Marriage Networks and Figurations of Power in Late Medieval Korea

Javier Cha
Harvard University
East Asian Languages and Civilizations

A central theme in historical research of Korea’s transition from medieval to early modern times is the remarkable retreat of the state and the growing gulf between the metropole and the provinces. The later medieval spirit of the civilizing project and the court elites’ vision of political, economic, and cultural integration of the peninsula experienced a serious setback in the sixteenth century. From the perspective of the fifteenth century, the new order of things in the seventeenth century appears astounding. The moralization of politics divided the literati into irreconcilable ideological positions, the state relied on tax farmers to collect revenue, and the closing of public granaries translated into a diminished sense of loyalty to the monarchy.
How can historians explain this change?
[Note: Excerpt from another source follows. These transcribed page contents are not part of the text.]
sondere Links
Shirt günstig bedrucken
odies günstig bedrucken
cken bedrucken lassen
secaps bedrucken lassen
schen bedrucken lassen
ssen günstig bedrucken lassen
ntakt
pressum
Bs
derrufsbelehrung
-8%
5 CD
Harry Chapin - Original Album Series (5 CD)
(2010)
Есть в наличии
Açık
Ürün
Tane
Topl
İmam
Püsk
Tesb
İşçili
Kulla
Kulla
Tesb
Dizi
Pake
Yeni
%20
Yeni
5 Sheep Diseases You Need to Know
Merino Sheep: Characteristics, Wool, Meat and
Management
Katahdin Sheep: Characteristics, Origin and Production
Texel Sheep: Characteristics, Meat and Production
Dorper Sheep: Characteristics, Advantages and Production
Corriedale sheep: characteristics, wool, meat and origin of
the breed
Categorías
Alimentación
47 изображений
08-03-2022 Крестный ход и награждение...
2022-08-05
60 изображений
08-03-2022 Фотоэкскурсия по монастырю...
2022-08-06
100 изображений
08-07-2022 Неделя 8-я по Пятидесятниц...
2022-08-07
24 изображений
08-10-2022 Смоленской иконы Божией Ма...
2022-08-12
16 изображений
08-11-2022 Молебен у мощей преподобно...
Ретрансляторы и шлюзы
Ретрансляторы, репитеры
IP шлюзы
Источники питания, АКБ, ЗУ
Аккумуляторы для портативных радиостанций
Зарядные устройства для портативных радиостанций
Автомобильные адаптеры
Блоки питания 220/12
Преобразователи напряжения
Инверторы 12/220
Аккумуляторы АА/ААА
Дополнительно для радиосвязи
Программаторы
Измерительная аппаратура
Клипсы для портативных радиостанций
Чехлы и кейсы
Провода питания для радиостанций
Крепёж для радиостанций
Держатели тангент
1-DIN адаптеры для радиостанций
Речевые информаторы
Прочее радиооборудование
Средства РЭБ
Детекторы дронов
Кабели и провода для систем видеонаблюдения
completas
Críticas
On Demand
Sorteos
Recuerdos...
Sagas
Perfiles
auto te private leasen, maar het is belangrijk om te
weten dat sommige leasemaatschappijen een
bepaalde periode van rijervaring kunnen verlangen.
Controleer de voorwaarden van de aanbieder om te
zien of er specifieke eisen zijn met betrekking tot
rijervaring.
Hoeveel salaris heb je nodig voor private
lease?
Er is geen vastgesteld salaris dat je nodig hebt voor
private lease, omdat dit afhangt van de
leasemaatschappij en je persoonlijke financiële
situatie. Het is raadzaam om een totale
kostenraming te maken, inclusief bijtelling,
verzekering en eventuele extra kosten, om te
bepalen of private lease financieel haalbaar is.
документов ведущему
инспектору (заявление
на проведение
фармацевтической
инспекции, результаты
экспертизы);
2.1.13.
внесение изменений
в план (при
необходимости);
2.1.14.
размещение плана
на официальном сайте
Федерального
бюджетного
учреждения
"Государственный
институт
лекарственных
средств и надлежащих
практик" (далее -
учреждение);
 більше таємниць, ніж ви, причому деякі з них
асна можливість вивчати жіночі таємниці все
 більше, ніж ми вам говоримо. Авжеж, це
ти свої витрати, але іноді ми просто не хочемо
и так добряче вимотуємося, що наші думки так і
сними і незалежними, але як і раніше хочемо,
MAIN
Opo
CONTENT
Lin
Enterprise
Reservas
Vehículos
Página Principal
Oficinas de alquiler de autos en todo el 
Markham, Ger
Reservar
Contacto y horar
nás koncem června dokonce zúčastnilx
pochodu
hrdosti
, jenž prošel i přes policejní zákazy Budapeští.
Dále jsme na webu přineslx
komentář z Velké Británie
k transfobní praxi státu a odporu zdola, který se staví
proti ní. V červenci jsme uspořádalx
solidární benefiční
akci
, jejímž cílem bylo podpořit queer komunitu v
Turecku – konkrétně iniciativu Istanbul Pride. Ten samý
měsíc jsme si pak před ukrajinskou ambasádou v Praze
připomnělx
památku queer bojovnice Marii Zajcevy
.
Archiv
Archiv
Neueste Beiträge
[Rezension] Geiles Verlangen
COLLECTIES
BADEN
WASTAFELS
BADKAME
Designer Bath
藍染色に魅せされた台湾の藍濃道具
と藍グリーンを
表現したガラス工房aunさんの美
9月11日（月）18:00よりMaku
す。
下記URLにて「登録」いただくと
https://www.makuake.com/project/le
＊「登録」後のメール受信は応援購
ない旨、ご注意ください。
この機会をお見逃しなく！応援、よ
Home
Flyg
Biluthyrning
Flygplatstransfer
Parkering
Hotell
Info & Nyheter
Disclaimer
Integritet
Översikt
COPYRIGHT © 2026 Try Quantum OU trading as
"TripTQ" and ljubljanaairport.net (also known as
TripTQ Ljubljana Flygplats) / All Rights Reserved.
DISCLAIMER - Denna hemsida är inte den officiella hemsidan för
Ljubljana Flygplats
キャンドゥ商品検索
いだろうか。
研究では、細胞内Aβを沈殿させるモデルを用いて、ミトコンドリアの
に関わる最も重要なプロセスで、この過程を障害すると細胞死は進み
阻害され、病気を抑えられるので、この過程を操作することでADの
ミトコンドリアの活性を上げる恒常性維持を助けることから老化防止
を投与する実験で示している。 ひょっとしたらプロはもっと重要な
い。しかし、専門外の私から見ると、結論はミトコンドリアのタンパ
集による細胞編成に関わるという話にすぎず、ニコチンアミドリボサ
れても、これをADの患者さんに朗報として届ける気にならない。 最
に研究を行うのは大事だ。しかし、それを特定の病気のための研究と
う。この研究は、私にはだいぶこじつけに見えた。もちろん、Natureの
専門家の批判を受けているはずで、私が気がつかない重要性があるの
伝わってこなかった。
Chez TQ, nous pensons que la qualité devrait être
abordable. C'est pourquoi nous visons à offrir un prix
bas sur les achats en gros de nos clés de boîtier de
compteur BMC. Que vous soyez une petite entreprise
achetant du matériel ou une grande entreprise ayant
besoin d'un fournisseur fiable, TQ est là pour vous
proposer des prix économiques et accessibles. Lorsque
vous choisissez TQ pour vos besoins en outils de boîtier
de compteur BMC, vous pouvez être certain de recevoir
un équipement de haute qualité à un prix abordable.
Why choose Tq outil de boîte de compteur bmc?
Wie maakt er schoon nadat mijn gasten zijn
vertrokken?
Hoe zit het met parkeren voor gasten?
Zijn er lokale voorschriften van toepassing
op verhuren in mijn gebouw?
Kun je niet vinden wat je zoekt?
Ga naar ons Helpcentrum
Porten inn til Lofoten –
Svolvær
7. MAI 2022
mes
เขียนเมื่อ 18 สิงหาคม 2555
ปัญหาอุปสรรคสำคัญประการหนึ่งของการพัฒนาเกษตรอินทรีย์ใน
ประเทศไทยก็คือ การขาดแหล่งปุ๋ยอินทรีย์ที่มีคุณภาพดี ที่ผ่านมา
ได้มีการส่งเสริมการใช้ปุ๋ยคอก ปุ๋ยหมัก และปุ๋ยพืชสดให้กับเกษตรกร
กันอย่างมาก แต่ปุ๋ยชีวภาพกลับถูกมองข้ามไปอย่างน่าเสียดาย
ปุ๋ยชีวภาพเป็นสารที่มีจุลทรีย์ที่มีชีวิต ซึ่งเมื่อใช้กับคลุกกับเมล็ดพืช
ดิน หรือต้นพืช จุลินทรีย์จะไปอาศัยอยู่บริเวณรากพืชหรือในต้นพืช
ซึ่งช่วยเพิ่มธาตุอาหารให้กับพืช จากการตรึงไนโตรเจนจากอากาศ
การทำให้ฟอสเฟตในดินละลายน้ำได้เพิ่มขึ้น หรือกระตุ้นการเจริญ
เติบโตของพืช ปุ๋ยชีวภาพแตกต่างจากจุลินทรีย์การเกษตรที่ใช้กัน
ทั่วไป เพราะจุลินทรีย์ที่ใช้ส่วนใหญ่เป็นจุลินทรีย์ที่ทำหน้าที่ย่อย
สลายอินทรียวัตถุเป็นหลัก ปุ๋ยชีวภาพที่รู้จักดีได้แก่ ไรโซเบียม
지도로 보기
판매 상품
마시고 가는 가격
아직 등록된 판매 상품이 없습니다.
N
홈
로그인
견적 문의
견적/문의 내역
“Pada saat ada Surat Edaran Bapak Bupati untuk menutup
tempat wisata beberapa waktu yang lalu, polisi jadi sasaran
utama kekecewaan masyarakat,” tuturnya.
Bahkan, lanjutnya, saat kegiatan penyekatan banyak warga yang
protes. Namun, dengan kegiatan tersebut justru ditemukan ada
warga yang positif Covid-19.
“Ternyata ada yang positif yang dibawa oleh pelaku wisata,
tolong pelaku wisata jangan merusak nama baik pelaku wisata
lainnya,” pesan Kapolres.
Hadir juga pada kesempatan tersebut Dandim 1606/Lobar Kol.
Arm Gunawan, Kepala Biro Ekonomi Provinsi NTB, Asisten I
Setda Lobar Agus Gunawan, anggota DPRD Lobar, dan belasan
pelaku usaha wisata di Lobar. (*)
The conventional narratives have exclusively approached the social changes in the late medieval era through analysis of attributes such as class, status, and address. Such a method follows the logic of frequentist statistics, implicitly assuming a positive correlation between tabular aggregation and social power, and the attendant data are examined for confirmatory analysis.
This presentation proposes an alternative research design following the figurational framework of Norbert Elias. Figurational sociology conceives human societies as incessantly changing web of interdependent individuals and identifies social power in the shifting balances of centrality in the network. This theory of established-outsider relations, I believe, helps us enrich our understanding of the segregating process of the capital district and the provinces in early modern Korea. The initial stage of this task begins with analysis of marriage networks of the late medieval court elites, based on a biographical database of 4,000 individuals who constituted the upper echelons of Korean society between 1392 and 1469. At the summer workshop last year, I visualized the organic structure of an enormous supercluster that included nearly half of the individuals in the database. I de-clustered that organic network into 32 sub-networks using a Cytoscape plug-in and share the new insights gained as a result of this exercise at the reunion conference.